Namun, kebijakan Trump yang ketat terhadap imigrasi legal dan ilegal telah mulai mempengaruhi proyeksi populasi dan ekonomi. Ekonom telah mempertanyakan apakah kontrol imigrasi AS yang lebih ketat mengganggu pertumbuhan lapangan kerja AS, dan perkiraan terbaru CBO memprediksi inflasi dan pengangguran yang lebih tinggi tahun ini serta pertumbuhan ekonomi yang lebih lambat, sebagian karena penurunan imigrasi bersih akibat kebijakannya.

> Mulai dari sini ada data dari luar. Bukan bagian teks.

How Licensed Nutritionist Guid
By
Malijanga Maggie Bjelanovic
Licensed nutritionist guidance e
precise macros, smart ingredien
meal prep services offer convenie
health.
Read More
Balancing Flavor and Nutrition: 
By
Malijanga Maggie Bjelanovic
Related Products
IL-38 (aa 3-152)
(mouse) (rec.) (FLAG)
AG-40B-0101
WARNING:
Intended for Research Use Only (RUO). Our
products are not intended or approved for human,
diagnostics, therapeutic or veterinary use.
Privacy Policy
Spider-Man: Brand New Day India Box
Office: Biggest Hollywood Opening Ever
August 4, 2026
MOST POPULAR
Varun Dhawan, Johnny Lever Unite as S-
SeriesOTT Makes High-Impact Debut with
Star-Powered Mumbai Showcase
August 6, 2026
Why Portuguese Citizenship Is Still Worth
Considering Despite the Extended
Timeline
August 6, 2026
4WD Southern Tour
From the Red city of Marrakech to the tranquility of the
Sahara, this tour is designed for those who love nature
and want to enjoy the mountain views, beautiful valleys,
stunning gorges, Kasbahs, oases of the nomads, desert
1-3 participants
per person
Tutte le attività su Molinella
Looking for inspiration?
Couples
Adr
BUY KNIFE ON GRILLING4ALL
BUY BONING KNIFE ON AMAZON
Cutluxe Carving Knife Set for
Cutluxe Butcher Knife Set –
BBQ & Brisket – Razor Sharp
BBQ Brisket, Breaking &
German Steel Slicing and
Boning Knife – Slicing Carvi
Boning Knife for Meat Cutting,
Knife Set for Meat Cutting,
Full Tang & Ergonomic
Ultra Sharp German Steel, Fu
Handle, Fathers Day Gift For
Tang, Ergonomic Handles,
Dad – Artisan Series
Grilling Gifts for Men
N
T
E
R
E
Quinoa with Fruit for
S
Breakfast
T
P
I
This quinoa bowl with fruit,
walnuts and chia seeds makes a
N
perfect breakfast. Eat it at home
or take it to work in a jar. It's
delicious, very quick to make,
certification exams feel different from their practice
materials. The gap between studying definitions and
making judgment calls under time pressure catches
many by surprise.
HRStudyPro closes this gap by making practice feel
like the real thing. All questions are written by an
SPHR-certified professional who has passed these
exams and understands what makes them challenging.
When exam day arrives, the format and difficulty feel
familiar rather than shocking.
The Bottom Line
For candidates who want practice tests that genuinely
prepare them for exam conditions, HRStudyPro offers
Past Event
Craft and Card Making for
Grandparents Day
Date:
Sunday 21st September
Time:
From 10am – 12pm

Direktur US Citizenship and Immigration Services Joseph Edlow, yang dilantik Juli, telah menguraikan rencana untuk membatasi izin kerja bagi imigran, dan mengatakan petugas USCIS akan didorong untuk menerapkan pengawasan yang lebih ketat terhadap mereka yang mencari manfaat.
Berbicara dalam acara di National Press Club awal bulan ini, Edlow mengatakan bahwa sistem H-1B dengan pengawasan dan pemantauan yang tepat “dapat menjadi alat yang berguna,” terutama bagi pemberi kerja dan pekerja dengan gaji tinggi.
“Namun, kekhawatiran utama saya – dan ini akan selalu menjadi kekhawatiran utama saya – adalah menjaga agar warga negara AS tetap berada di pasar tenaga kerja, terutama lulusan universitas dengan gelar STEM yang terhalang untuk masuk ke pasar tenaga kerja karena pemberi kerja dapat mempekerjakan individu yang lebih berpengalaman dengan upah yang lebih rendah menggunakan sistem empat tingkatan upah yang berlaku saat ini.”
Secara tradisional, perubahan pada struktur biaya berasal dari peraturan USCIS yang mengharuskan proses pembuatan peraturan dengan pemberitahuan dan masukan publik atau undang-undang yang disahkan oleh Kongres.